For major restaurant chains supplying stores across the country, it’s not just that seafood from the world over is cheaper — there also simply isn’t enough domestic seafood to feed all their customers.
About 23 percent of all seafood imported to the United States in 2009 came from China, according to Urner Barry. Other major importers include Thailand and Canada.
Darden Restaurants, the Florida-based restaurant chain whose brands include Red Lobster and Olive Garden, only gets a small portion of its seafood from the Gulf area, spokesman Rich Jeffers said.
The chain buys the bulk of its seafood on the world markets and also tends to have longer term pricing contracts, Jeffers said. That’s why he doesn’t expect Darden to see any major, immediate impact from the Gulf oil disaster.
“Clearly the folks that are most impacted by this are the independent operators along the Gulf coast,” he said.
'We'll make you crawfish'
Waren, of the Louisiana Restaurant Association, said some Louisiana restaurants are looking at bringing back old or rarely used recipes or using substitute products like alligator or catfish instead of shrimp and oysters.
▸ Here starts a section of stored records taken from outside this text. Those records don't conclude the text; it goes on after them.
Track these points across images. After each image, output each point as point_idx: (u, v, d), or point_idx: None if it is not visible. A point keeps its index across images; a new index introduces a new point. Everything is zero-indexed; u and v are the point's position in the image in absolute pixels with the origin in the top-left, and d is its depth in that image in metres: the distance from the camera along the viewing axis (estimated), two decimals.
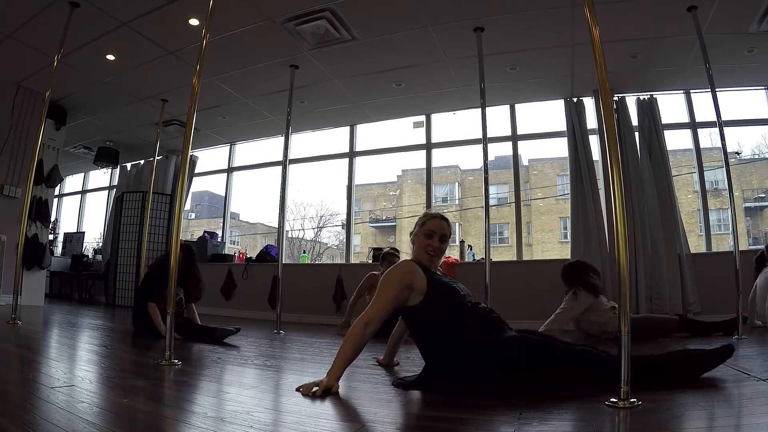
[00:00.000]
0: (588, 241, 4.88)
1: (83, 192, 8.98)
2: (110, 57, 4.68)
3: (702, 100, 5.16)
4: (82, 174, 8.95)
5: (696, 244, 6.10)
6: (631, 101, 5.13)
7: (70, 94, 5.58)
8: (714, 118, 3.70)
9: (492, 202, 8.58)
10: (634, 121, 5.07)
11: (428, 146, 6.14)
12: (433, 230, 1.98)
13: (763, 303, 3.63)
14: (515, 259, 5.64)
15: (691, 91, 5.20)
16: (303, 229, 17.91)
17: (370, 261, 5.95)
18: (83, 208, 8.94)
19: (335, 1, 3.78)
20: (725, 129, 3.65)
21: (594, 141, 5.21)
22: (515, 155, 5.86)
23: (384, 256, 4.11)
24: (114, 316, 5.06)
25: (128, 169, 7.89)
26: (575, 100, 5.26)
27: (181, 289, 3.48)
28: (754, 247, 9.68)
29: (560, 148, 8.62)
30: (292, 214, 17.46)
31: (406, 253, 3.52)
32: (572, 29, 4.07)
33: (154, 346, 2.80)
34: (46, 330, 3.55)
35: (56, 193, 7.18)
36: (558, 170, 15.18)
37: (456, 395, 1.68)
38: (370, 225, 18.15)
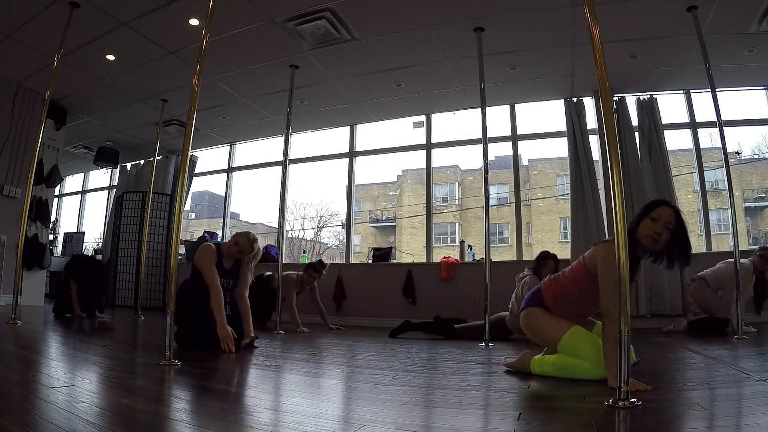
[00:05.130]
0: (588, 241, 4.87)
1: (83, 192, 8.98)
2: (110, 57, 4.68)
3: (702, 100, 5.17)
4: (82, 174, 8.95)
5: (696, 244, 6.07)
6: (631, 101, 5.13)
7: (70, 94, 5.58)
8: (714, 118, 3.70)
9: (492, 202, 8.58)
10: (634, 121, 5.07)
11: (428, 146, 6.14)
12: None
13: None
14: (515, 259, 5.64)
15: (691, 91, 5.20)
16: (303, 229, 17.92)
17: (371, 261, 5.95)
18: (83, 208, 8.94)
19: (335, 1, 3.78)
20: (725, 129, 3.65)
21: (594, 141, 5.21)
22: (515, 155, 5.86)
23: (306, 267, 4.78)
24: (114, 316, 5.06)
25: (128, 169, 7.89)
26: (575, 100, 5.26)
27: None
28: (754, 247, 9.68)
29: (560, 148, 8.63)
30: (292, 214, 17.46)
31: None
32: (572, 29, 4.07)
33: (154, 346, 2.80)
34: (46, 330, 3.55)
35: (56, 193, 7.18)
36: (558, 170, 15.19)
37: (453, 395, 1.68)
38: (370, 225, 18.15)
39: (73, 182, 9.13)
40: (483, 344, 3.29)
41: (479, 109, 4.07)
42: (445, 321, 4.03)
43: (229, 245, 3.01)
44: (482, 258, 4.43)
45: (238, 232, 3.07)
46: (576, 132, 5.17)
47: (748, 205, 13.57)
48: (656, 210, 1.92)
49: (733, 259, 3.85)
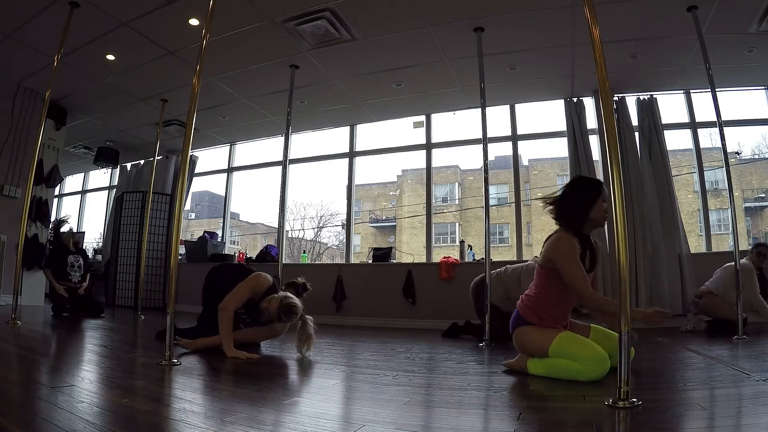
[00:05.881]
0: None
1: (83, 192, 8.98)
2: (110, 57, 4.68)
3: (702, 100, 5.16)
4: (82, 174, 8.94)
5: (696, 244, 6.10)
6: (631, 101, 5.13)
7: (70, 94, 5.58)
8: (714, 118, 3.70)
9: (492, 202, 8.58)
10: (634, 121, 5.07)
11: (428, 146, 6.13)
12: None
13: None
14: (515, 259, 5.63)
15: (691, 91, 5.19)
16: (303, 229, 17.95)
17: (371, 261, 5.95)
18: (83, 208, 8.94)
19: (335, 1, 3.78)
20: (725, 129, 3.65)
21: (594, 141, 5.20)
22: (515, 155, 5.85)
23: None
24: (114, 316, 5.06)
25: (128, 169, 7.89)
26: (575, 100, 5.25)
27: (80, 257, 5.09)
28: None
29: (560, 148, 8.63)
30: (292, 214, 17.49)
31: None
32: (572, 29, 4.07)
33: (154, 346, 2.80)
34: (46, 330, 3.55)
35: (56, 193, 7.18)
36: (558, 170, 15.19)
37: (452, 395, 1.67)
38: (370, 225, 18.16)
39: (73, 182, 9.13)
40: (483, 344, 3.29)
41: (479, 109, 4.06)
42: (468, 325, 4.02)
43: (266, 299, 2.69)
44: (482, 258, 4.43)
45: (279, 295, 2.69)
46: (576, 132, 5.16)
47: (748, 205, 13.59)
48: (603, 192, 2.12)
49: (730, 264, 3.89)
Some are making other menu changes as well. For example, the oysters typically served raw by New Orleans restaurants have lost their usual briney taste because of a surge of fresh water meant to keep the oil at bay, Waren said. So some restaurants are charbroiling them or just serving them in stews or gumbos instead.
“The challenge has been … making sure that people don’t cancel their trips of cancel their vacations here because they think that they can’t get anything to eat,” she said. “We have really amazing food. If we can’t make you shrimp, we’ll make you crawfish.”
Brennan, the New Orleans restaurant owner, said that for now he is able to get as much local seafood as he wants, albeit at a higher price. His main worry is how the supplies will be affected in years to come.
“My concern is not a short-term concern but rather a long-term (one),” he said. “I don’t think anyone knows what this oil is going to do.”